I would calculate the average force ##F## exerted by the gas molecules on the paddle by using the ideal gas law, which relates the pressure, volume, temperature, and number of molecules of an ideal gas; then, the viscous drag coefficient ##\gamma## of the paddle by using Stokes’ law for a sphere, which relates the drag force, viscosity, and radius of a spherical object moving in a fluid. Then, I would equate the torque due to ##F## and the torque due to ##\gamma##, which are opposite in direction, to find the angular velocity ##\omega## of the paddle. Then, I will multiply ##\omega## by the ratio of ##R## and ##r##, which are the radii of the pulley shaft and the ratchet, respectively, to find the angular velocity of the ratchet. Dividing the angular velocity of the ratchet by ##2\pi##, which is the angle of one full rotation, I'll find the number of rotations per unit time: multiplying the number of rotations per unit time by ##\theta##, which is the angle of one tooth of the ratchet, I'll find the average angular displacement per unit time. I get:$$\omega=\frac{F}{\gamma}\frac{R}{r}\frac{\theta}{2 \pi}$$
The average force ##F## can be approximated by using the ideal gas law:$$F=\frac{N_1k_BT_1}{A}−\frac{N_2k_BT_2}{A}$$where ##N_1## and ##N_2## are the number of gas molecules on each side of the paddle, ##k_B## is the Boltzmann constant, ##T_1## and ##T_2## are the temperatures of the gases, and ##A## is the area of the paddle.
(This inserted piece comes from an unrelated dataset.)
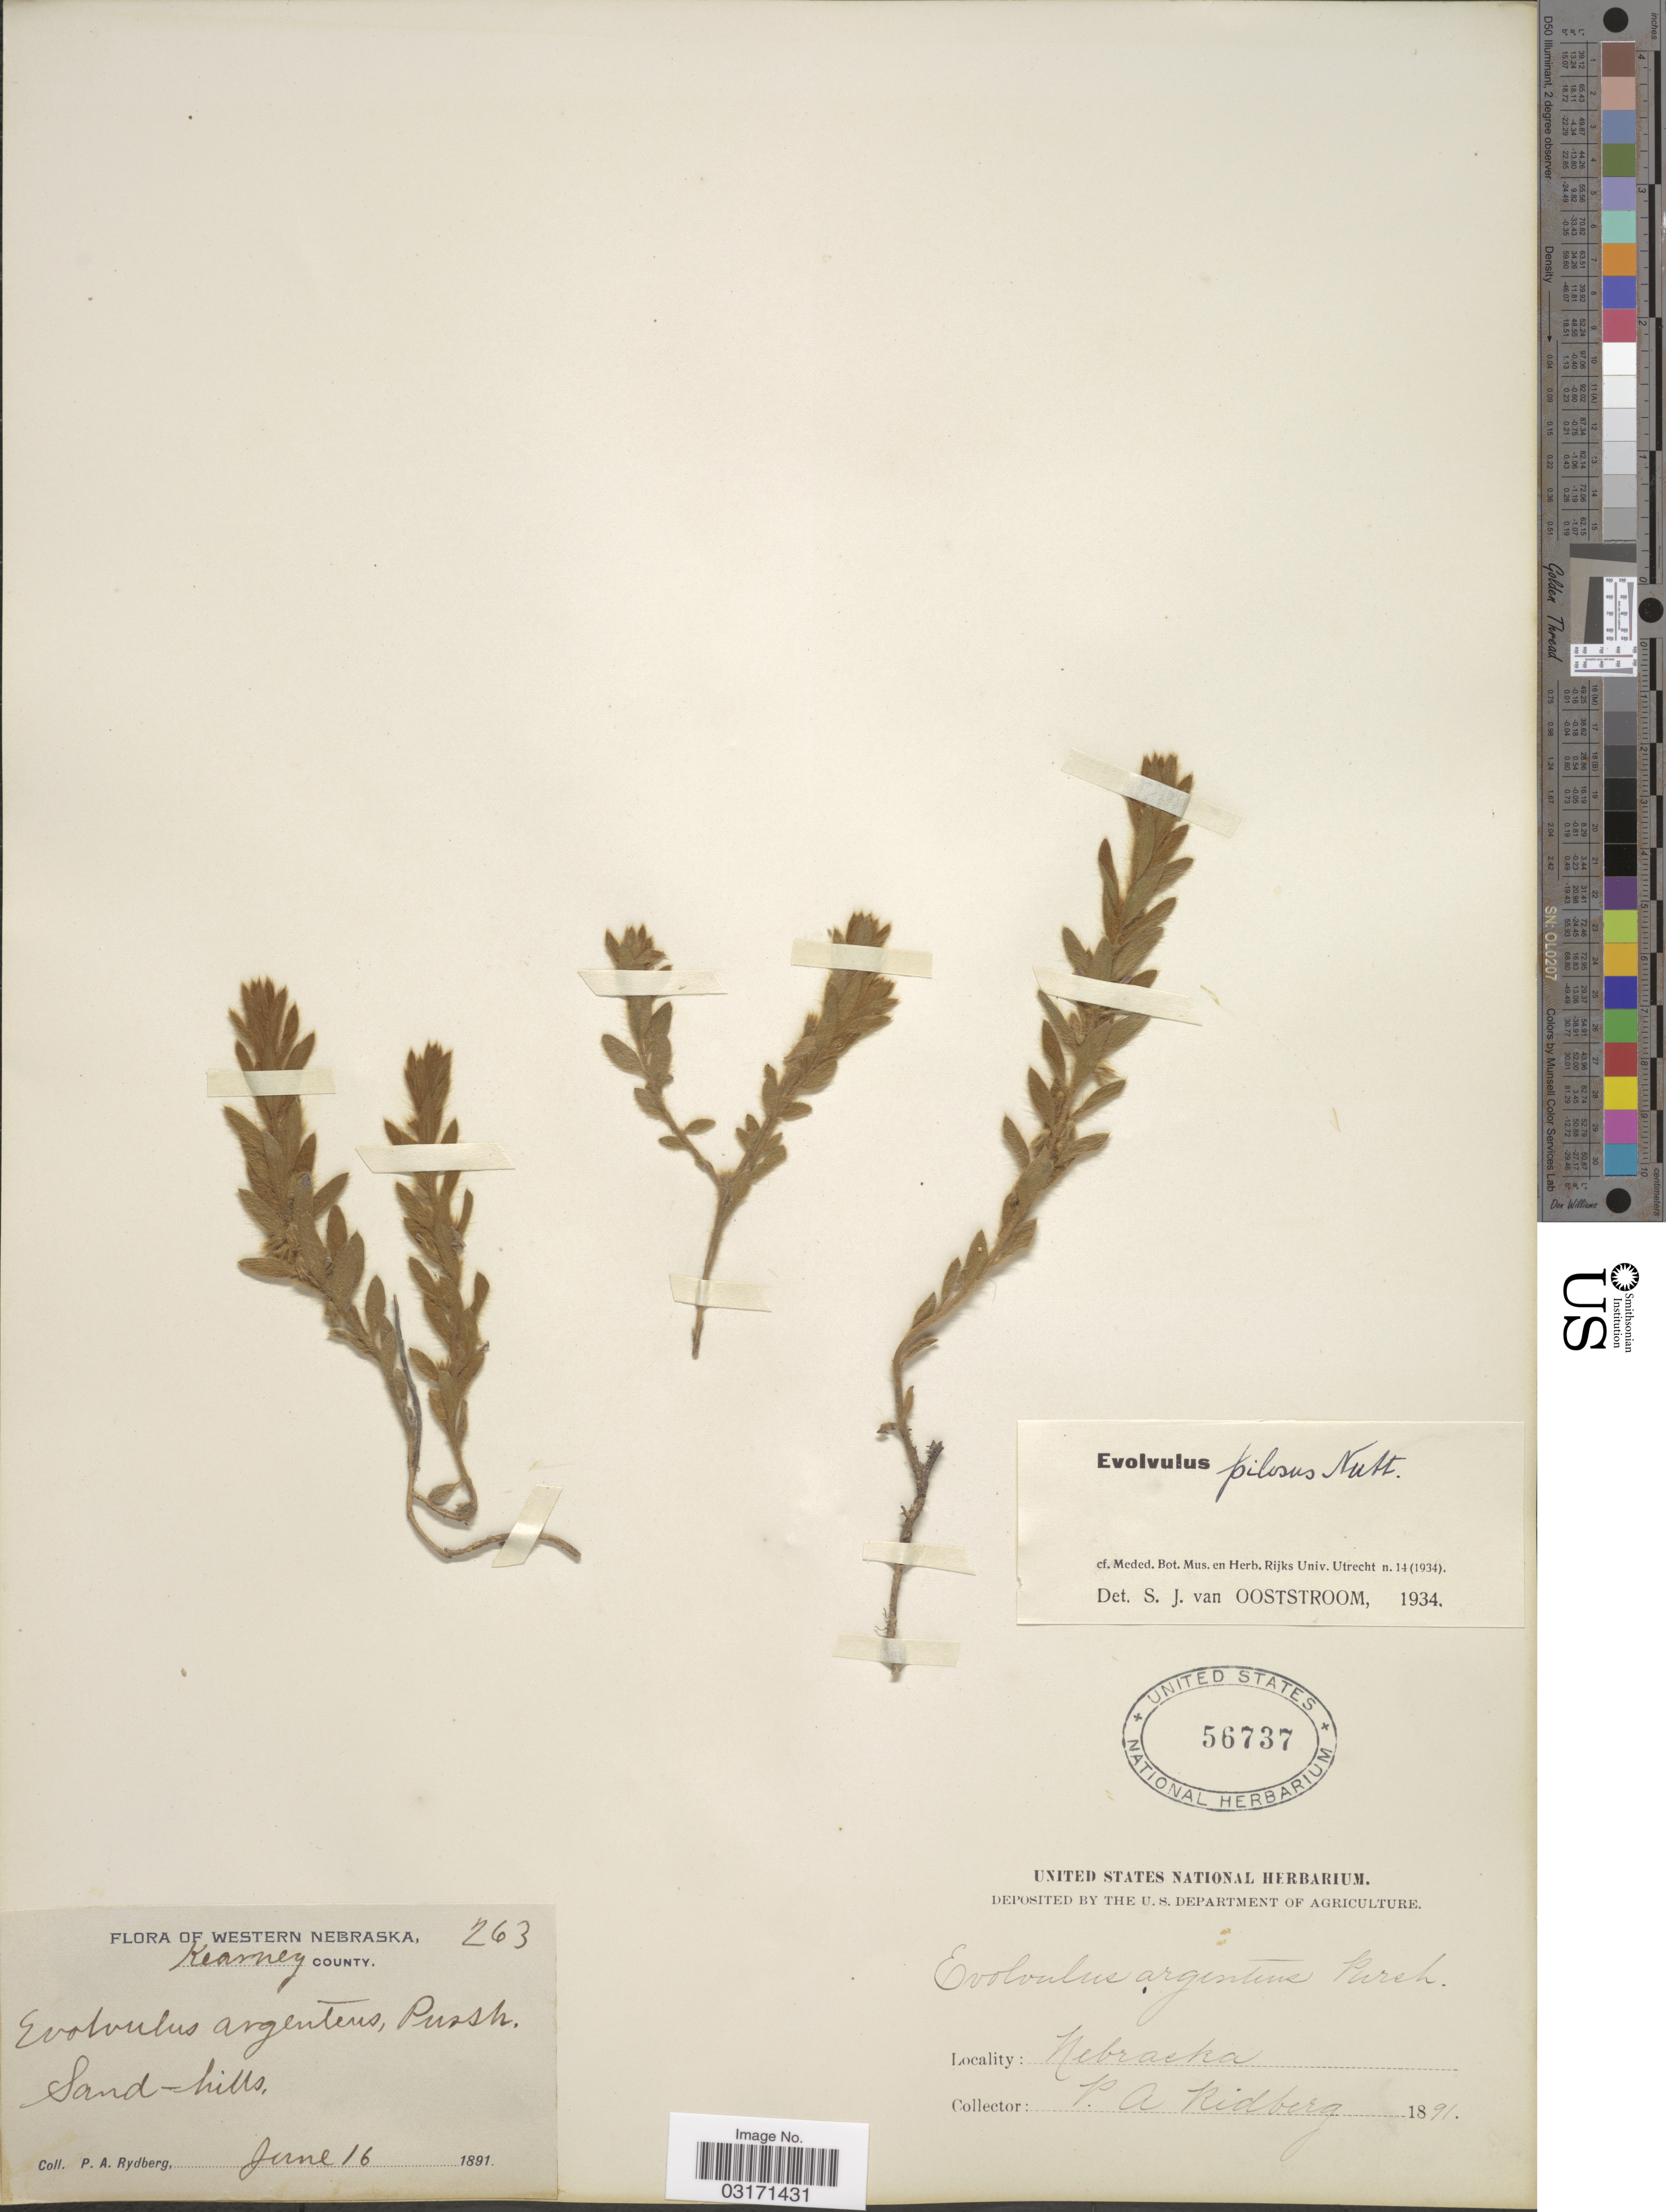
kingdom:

The viscous drag coefficient ##\gamma## can be calculated by using Stokes’ law for a sphere:$$\gamma=6\pi \eta r_p$$,where ##\eta## is the viscosity of the gas and ##r_p## is the radius of the paddle.Substituting these expressions into the formula for ##\omega##, we get:$$\omega=\frac{\frac{(N_1T_1 -N_2T_2) k_B}{A}}{6\pi \eta r_p}\frac{R}{r}\frac{\theta}{2 \pi}$$(b) The energy ##E## transferred from the gas on one side of the small paddle wheel to the small paddle wheel during the rotation of one tooth of the ratchet can be obtained by multiplying the average torque ##\tau## by the angle ##\theta##:
$$E = \tau \theta$$The average torque ##\tau## can be found by multiplying the average force ##F## by the radius ##r_p## of the paddle:$$\tau=Fr_p$$Using the expression for F from part (a), I get:$$\tau=\frac{(N_1T_1−N_2T_2)k_B}{A}r_p$$Therefore,$$E = \frac{(N_1T_1−N_2T_2)k_B}{A}r_p \theta$$Where do I go wrong?